NVV has assumed the duty of preserving the Napa Valley name for those who have earned the right to put it on their labels.
In wine, location is the key ingredient. In fact, each bottle showcases an authentic characteristic of the soil, climate and temperature of the region, and the uniqueness of local growers and winemakers. When you pick a wine from Napa Valley it means something to you. The words Napa Valley represent more than a name. They denote a specific wine growing place.
That's why, the NVV has worked diligently and proactively for more than 70 years to preserve and protect the Napa Valley and prevent consumer confusion. It's why we support other quality wine regions around the world with similar efforts. When the location of a wine's true place of origin is misrepresented, consumers are misled and the sanctity of all quality wine regions is undermined.
Our goal is simple: a wine label should not suggest the grapes come from Napa unless they really do.

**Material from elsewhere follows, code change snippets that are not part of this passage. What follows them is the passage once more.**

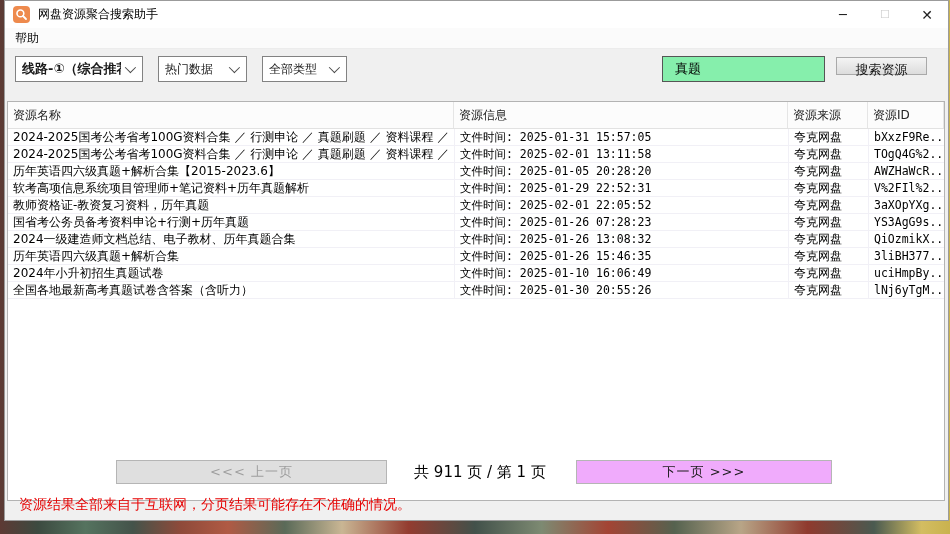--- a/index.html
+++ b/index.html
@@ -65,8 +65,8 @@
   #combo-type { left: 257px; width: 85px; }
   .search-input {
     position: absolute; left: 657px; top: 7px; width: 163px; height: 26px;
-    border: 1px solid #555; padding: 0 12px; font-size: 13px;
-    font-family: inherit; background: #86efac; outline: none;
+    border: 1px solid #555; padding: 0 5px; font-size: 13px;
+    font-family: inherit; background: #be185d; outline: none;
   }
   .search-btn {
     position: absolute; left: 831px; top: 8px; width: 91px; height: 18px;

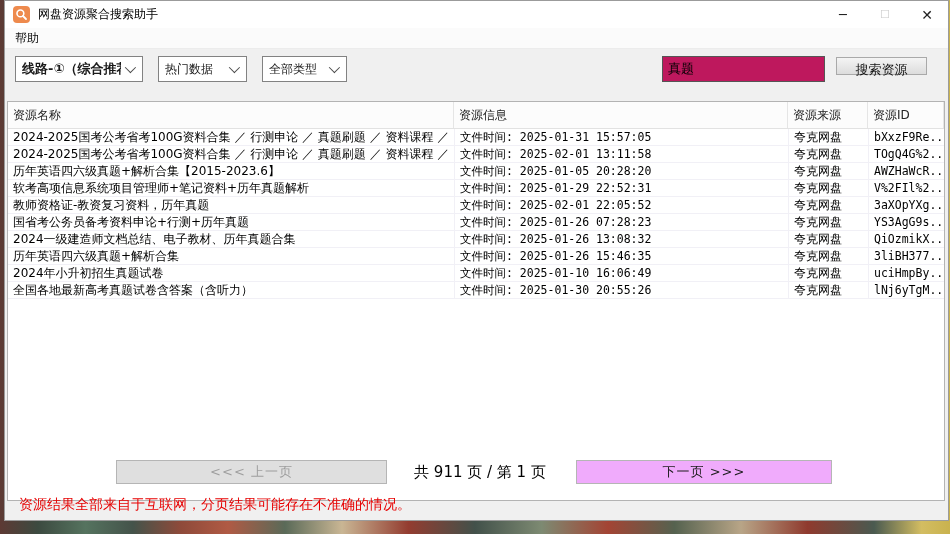--- a/index.html
+++ b/index.html
@@ -110,7 +110,7 @@
   #next-btn { left: 571px; top: 411px; width: 256px; color: #1a1a1a; background: #f0abfc; }
   .pager-info {
     position: absolute; left: 400px; top: 414px; width: 150px;
-    text-align: center; font-size: 15px; color: #000;
+    text-align: right; font-size: 10px; color: #000;
   }
   .status-text {
     position: absolute; left: 14px; top: 447px; font-size: 14px; color: #e60000;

In 2000 the NVV successfully sponsored state legislation that requires any brand using the name Napa, or any of the names of appellations wholly contained within Napa County, to qualify at minimum for the Napa County appellation of origin. The regulation is a natural adjunct to the state law enacted in 1990 that requires Napa Valley to be used on the label in conjunction with any of the appellations wholly contained within Napa Valley.
In late 2000, Bronco Wine Company filed a lawsuit challenging the new state law. The procedural rules in California provide that a party with a strong interest in a matter before the courts can intervene and become a party to the lawsuit. After the hard-won battle to get the legislation signed into law, the Napa Valley Vintners Board of Directors decided to intervene in the court case to allow it to take part in the defense of the statute.
The case made its way through the California court system, with the State Supreme Court ultimately upholding the Napa Name Law in 2005. Bronco appealed that decision to the U.S. Supreme Court, which did not hear the case. The law was upheld, becoming a major victory not only for Napa Valley, but also for wine consumers.
While the case was making its way through the court, in 2005, we helped to establish the Declaration to Protect Wine Place & Origin. Renamed the Wine Origins Alliance, the Alliance works collaboratively to ensure wine place names are protected and not abused or miscommunicated to consumers. Napa Valley is proud to join with Barossa, Bordeaux, Bourgogne/Chablis, British Columbia, Champagne, Chianti Classico, Finger Lakes, Jerez-Xérès-Sherry, Livermore Valley, Long Island, McLaren Vale, Missouri, Monterey, Oregon, Paso Robles, Porto, Rhone, Rioja, Santa Barbara County, Seneca Lake, Sonoma County, South Africa, Texas, Tokaj, Victoria, Walla Walla Valley, Washington state, Willamette Valley, Western Australia and Yamanashi.
While we may be competitors in the global marketplace, we all agree that each region is unique and produces wines impossible to duplicate anywhere else. It's simple: when it comes to wine, location matters. We urge you to join us in looking carefully at all wine labels and ensuring that you know where your wines come from. For more information, visit origins.wine or follow the coalition on Twitter and Facebook.
In response to infringements upon the Napa name internationally, the NVV has worked directly with governmental agencies from around the world to protect the Napa brand. Napa Valley was the first non-European Union product of any kind to receive Geographical Indication (GI) Protection in the EU in 2007. In 2012, the NVV was the first wine region in the world to receive GI status in mainland China. Other countries that have extended official name protection to Napa Valley include Australia, Brazil, Canada, India, New Zealand, Norway, Singapore, Taiwan and Thailand.